File /opt/hostedtoolcache/Python/3.12.12/x64/lib/python3.12/site-packages/pandas/core/generic.py:6220, in NDFrame.__setattr__(self, name, value)
   6218 try:
   6219     object.__getattribute__(self, name)
-> 6220     return object.__setattr__(self, name, value)
   6221 except AttributeError:
   6222     pass

File pandas/_libs/properties.pyx:69, in pandas._libs.properties.AxisProperty.__set__()

File /opt/hostedtoolcache/Python/3.12.12/x64/lib/python3.12/site-packages/pandas/core/generic.py:766, in NDFrame._set_axis(self, axis, labels)
    761 """
    762 This is called from the cython code when we set the `index` attribute
    763 directly, e.g. `series.index = [1, 2, 3]`.
    764 """
    765 labels = ensure_index(labels)
--> 766 self._mgr.set_axis(axis, labels)

File /opt/hostedtoolcache/Python/3.12.12/x64/lib/python3.12/site-packages/pandas/core/internals/managers.py:273, in BaseBlockManager.set_axis(self, axis, new_labels)
    271 def set_axis(self, axis: AxisInt, new_labels: Index) -> None:
    272     # Caller is responsible for ensuring we have an Index object.
--> 273     self._validate_set_axis(axis, new_labels)
    274     self.axes[axis] = new_labels

File /opt/hostedtoolcache/Python/3.12.12/x64/lib/python3.12/site-packages/pandas/core/internals/managers.py:288, in BaseBlockManager._validate_set_axis(self, axis, new_labels)
    285     pass
    287 elif new_len != old_len:
--> 288     raise ValueError(
    289         f"Length mismatch: Expected axis has {old_len} elements, new "
    290         f"values have {new_len} elements"
    291     )

ValueError: Length mismatch: Expected axis has 3 elements, new values have 4 elements

Again, the error that Pandas gives us here is informative: ValueError: Length mismatch: Expected axis has 3 elements, new values have 4 elements. (Unfortunately, not all Pandas errors are as obvious as this one).

- **QUESTIONS TO ANSWER**:
- 1) Answer these about the pandas error passage:
(a) At which line of managers.py is the ValueError raised?
(b) What example of setting the `index` attribute directly does the docstring give?
(c) What counts does the final error message report for the expected axis and for the new values?
- 2) Carry on the pandas error passage past its final sentence.

- **AVAILABLE DATA**:
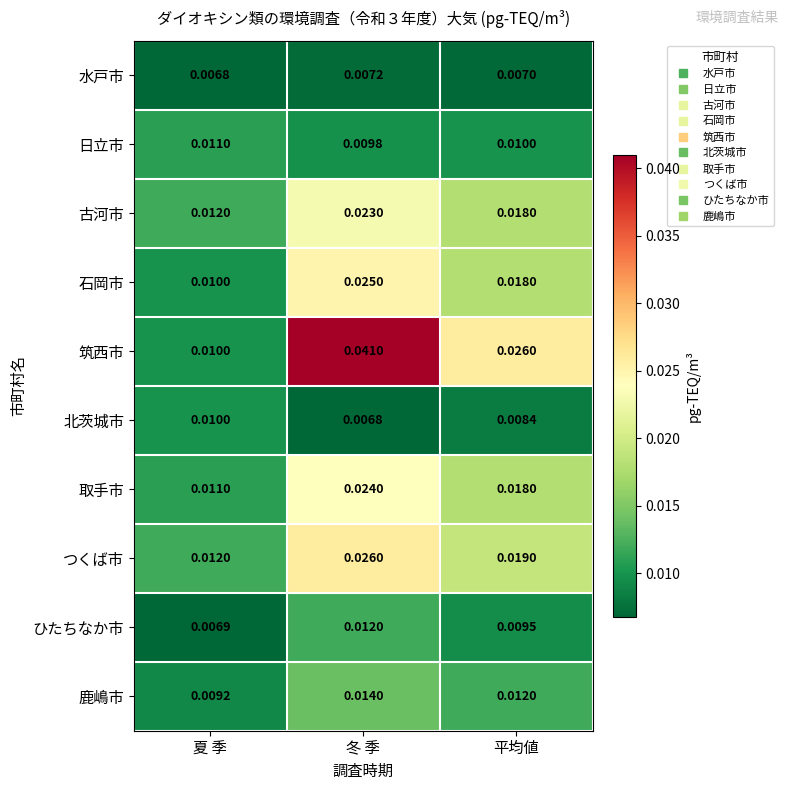

How many categories are shown in the chart?

3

- **ANSWERS GIVEN**:
- 1)
(a) Line 288
(b) `series.index = [1, 2, 3]`
(c) The expected axis has 3, and the new values have 4.

- 2)
Constructing a Data Frame from an array#

Remember (from .loc and .iloc with Data Frames) that a Pandas Data Frame can be considered a view onto a two-dimensional array.

For example, the .values attribute of a Data Frame returns a two-dimensional Numpy array with a copy of the underlying data

# Select the first 10 rows of the loaded Data Frame for brevity
early_passengers_df = df_from_file.head(10)
# Show this as a 2D array.
early_passengers_df.values

array([['1949-01', 112],
       ['1949-02', 118],
       ['1949-03', 132],
       ['1949-04', 129],
       ['1949-05', 121],
       ['1949-06', 135],
       ['1949-07', 148],
       ['1949-08', 148],
       ['1949-09', 136],
       ['1949-10', 119]], dtype=object)

In a similar way, if you pass a Numpy array as the first argument to the Data Frame constructor, Pandas will assume you are passing this underlying 2D data array.

two_d_arr = np.array([[1, 2, 3], [11, 21, 31], [101, 102, 103]])
two_d_arr

array([[  1,   2,   3],
       [ 11,  21,  31],
       [101, 102, 103]])

# Construct Data Frame from data in two dimensional array.
default_df = pd.DataFrame(two_d_arr)
default_df

	0	1	2
0	1	2	3
1	11	21	31
2	101	102	103

Notice that Pandas constructed a default Index (integer row labels), because we did not pass one, and a default and corresponding set of column labels. In fact these default column labels are also integers, of which more soon. For now, let us make this Data Frame more standard by giving string column labels using the columns= argument to the constructor:

# Naming the columns when constructing from 2D array.
pd.DataFrame(two_d_arr, columns=['First', 'Second', 'Third'])

	First	Second	Third
0	1	2	3
1	11	21	31
2	101	102	103

Better still, we can add meaningful row labels by using the index= argument:

# Naming the columns and rows when constructing from 2D array.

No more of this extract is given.